Entre as revelações mais inesperadas está o relato da primeira vez que perdeu a virgindade. O ator conta que o episódio aconteceu durante a adolescência, numa viagem a Las Vegas com o pai, Martin Sheen, e um amigo. Nessa noite, terá usado o cartão de crédito do pai, sem autorização, para contratar uma mulher.

As memórias abordam também os períodos mais sombrios da vida de Charlie Sheen, incluindo o primeiro contacto com crack, em 1992, e uma overdose quase fatal, seis anos depois. Segundo o ator, a droga foi-lhe apresentada por uma antiga namorada e teve um impacto imediato na sua vida. Em 1998, após consumir cocaína por via intravenosa numa tentativa de se despedir definitivamente das drogas, acabou por sofrer uma overdose, sendo salvo pela intervenção do seu guarda-costas, que chamou os serviços de emergência.

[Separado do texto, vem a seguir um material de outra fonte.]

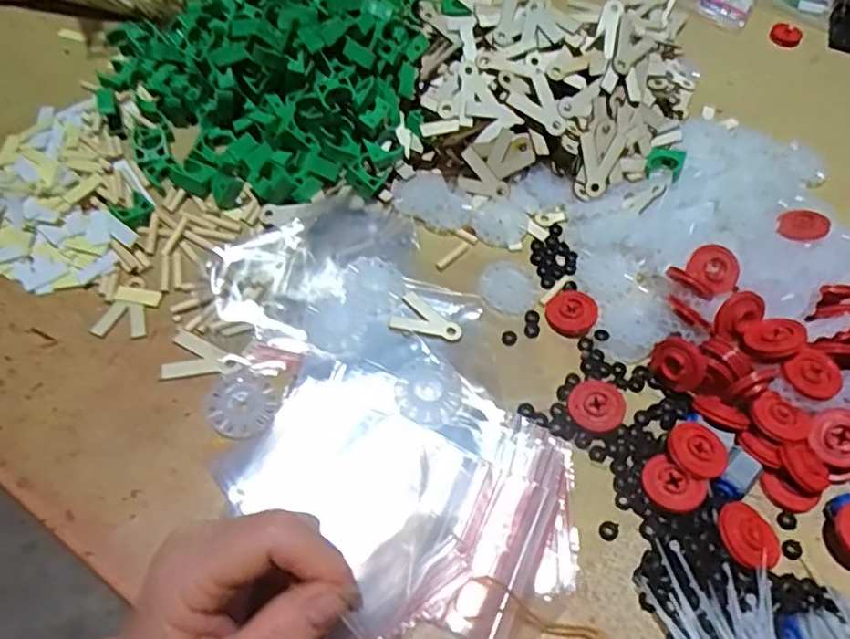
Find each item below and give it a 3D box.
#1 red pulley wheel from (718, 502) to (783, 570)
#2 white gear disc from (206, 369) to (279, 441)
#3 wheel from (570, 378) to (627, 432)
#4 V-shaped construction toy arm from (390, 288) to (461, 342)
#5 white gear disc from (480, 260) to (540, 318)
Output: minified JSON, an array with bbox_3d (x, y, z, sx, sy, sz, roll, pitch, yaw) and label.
[{"bbox_3d":[0.168,0.111,0.319,0.031,0.004,0.033,8,58,-13],"label":"red pulley wheel"},{"bbox_3d":[-0.105,0.048,0.354,0.038,0.004,0.038,2,58,-3],"label":"white gear disc"},{"bbox_3d":[0.101,0.051,0.364,0.032,0.013,0.030,2,58,-3],"label":"wheel"},{"bbox_3d":[0.003,0.001,0.393,0.043,0.004,0.029,23,59,10],"label":"V-shaped construction toy arm"},{"bbox_3d":[0.058,-0.022,0.419,0.040,0.004,0.042,2,58,-3],"label":"white gear disc"}]

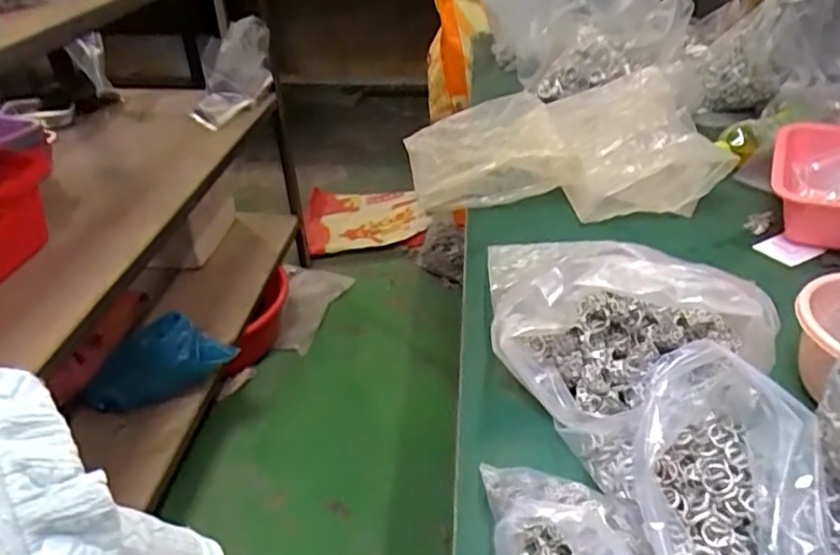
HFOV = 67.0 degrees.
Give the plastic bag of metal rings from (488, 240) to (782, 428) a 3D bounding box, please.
[{"bbox_3d":[0.171,0.049,0.537,0.204,0.132,0.111,-7,36,-6],"label":"plastic bag of metal rings"}]

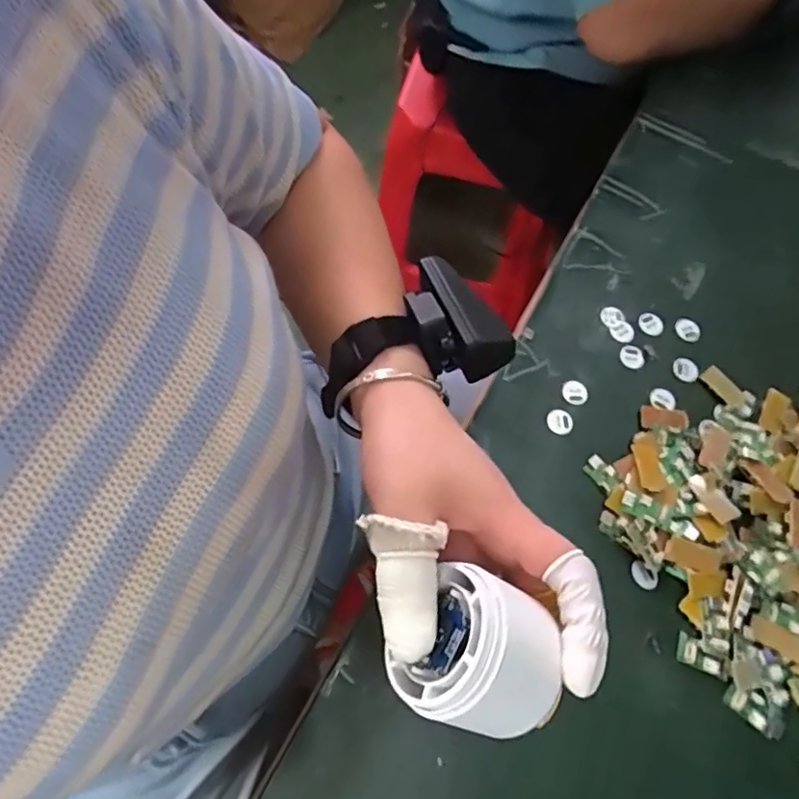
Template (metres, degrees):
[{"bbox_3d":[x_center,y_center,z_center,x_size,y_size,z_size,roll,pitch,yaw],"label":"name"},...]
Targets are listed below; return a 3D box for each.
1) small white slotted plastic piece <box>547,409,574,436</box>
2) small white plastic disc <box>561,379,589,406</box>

Além dos problemas relacionados com consumo de substâncias, Sheen recorda ainda episódios polémicos, como um processo por violência doméstica em 1997, uma insólita viagem de avião em que afirma ter assumido temporariamente os comandos da aeronave e o momento em que descobriu ser seropositivo.

'O Livro de Sheen: Memórias' já está disponível, com um preço de venda de 17,91 euros.